Wednesday, February 8, 2012

It's not the words, but the interplay of them

I have read A Tale of Two Cities numerous times and have made notations up and down the margins north, south, east and west.  The reading of it always mesmerizes me with the detail and development of character, setting and connection, of what has gone and what is to come.

"Do you particularly like the man?" he muttered, at his own image. "Why should you particularly like a man who resembles you?  There is nothing in you to like; you know that.  Ah, confound you! What a change you have made in yourself!  A good reason for taking a man, that he shows you what you have fallen away from, and what you might have been?
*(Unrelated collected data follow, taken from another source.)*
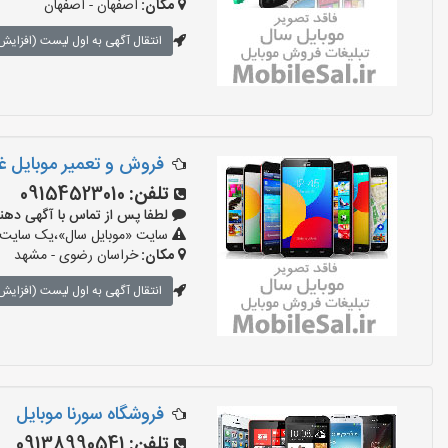
مکان:
اصفهان - اصفهان
انتقال آگهی به اول لیست (افزایش 
فروش و تعمیر موبایل غ
تلفن:
09154523010
لطفا پس از تماس با آگهی دهنده بگوی
سایت «موبایل سال»،یک سایت تبل
مکان:
خراسان رضوی - مشهد
انتقال آگهی به اول لیست (افزایش 
فروشگاه سورنا موبایل
تلفن:
09138990541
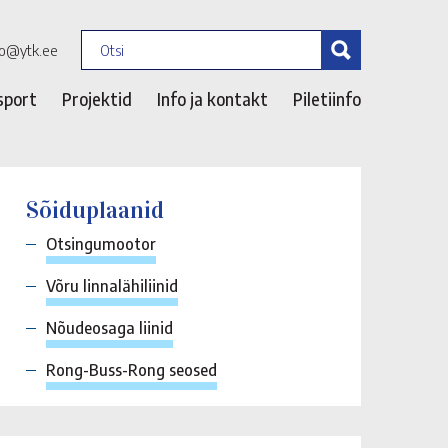
fo@ytk.ee
sport
Projektid
Info ja kontakt
Piletiinfo
Sõiduplaanid
Otsingumootor
Võru linnalähiliinid
Nõudeosaga liinid
Rong-Buss-Rong seosed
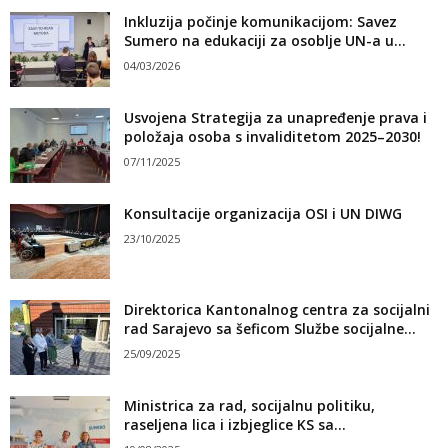
Inkluzija počinje komunikacijom: Savez
Sumero na edukaciji za osoblje UN-a u...
04/03/2026
Usvojena Strategija za unapređenje prava i
položaja osoba s invaliditetom 2025–2030!
07/11/2025
Konsultacije organizacija OSI i UN DIWG
23/10/2025
Direktorica Kantonalnog centra za socijalni
rad Sarajevo sa šeficom Službe socijalne...
25/09/2025
Ministrica za rad, socijalnu politiku,
raseljena lica i izbjeglice KS sa...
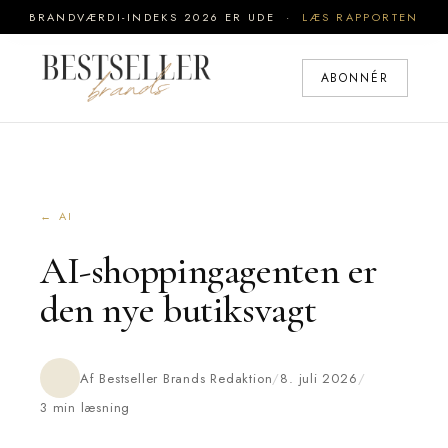
BRANDVÆRDI-INDEKS 2026 ER UDE ·
LÆS RAPPORTEN
ABONNÉR
← AI
AI-shoppingagenten er
den nye butiksvagt
Af Bestseller Brands Redaktion
/
8. juli 2026
/
3 min læsning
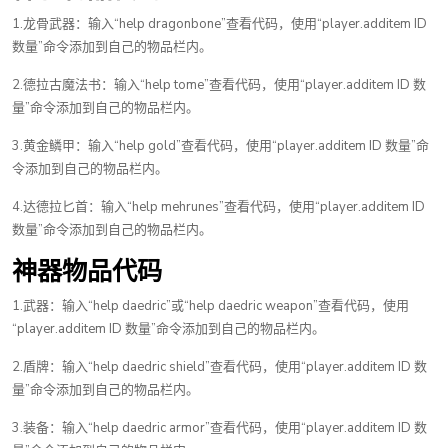
1.龙骨武器：输入“help dragonbone”查看代码，使用“player.additem ID
数量”命令添加到自己的物品栏内。
2.德拉古魔法书：输入“help tome”查看代码，使用“player.additem ID 数
量”命令添加到自己的物品栏内。
3.黄金鳞甲：输入“help gold”查看代码，使用“player.additem ID 数量”命
令添加到自己的物品栏内。
4.达德拉匕首：输入“help mehrunes”查看代码，使用“player.additem ID
数量”命令添加到自己的物品栏内。
神器物品代码
1.武器：输入“help daedric”或“help daedric weapon”查看代码，使用
“player.additem ID 数量”命令添加到自己的物品栏内。
2.盾牌：输入“help daedric shield”查看代码，使用“player.additem ID 数
量”命令添加到自己的物品栏内。
3.装备：输入“help daedric armor”查看代码，使用“player.additem ID 数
Change places with him and would you have been looked at by those blue eyes as he was, and commiserated by that agitated face as he was?  Come on, and have it out in plain words!  You hate the fellow."

Oh, poor Carton, who loves Lucie but not himself enough to push aside his determined fate.

Or Monsieur the Marquis as he travels home from Paris, just late from his most recent evil:

The Monsieur the Marquis in red
The sunset struck so brilliantly into the travelling (sic) carriage when it gained the hill-top, (sic) that its occupant was steeped in crimson.  "It will die out," said Monsieur the Marquis, glancing at his hands, "directly."

Blood not just on his hands but all over him, "steeped in crimson" and "will die out."  And so his bloodline nearly does; he certainly does and almost "directly."

I love to get lost in Dicken's flow of words, so deeply knitted together as though the whole cloth of the story was life as he moves characters in and out of the spotlight until the reader is entirely uncertain who should be followed, main character and supporting shifting places constantly, just as life works, each of us moving in and out of the limelight with the people we most care about.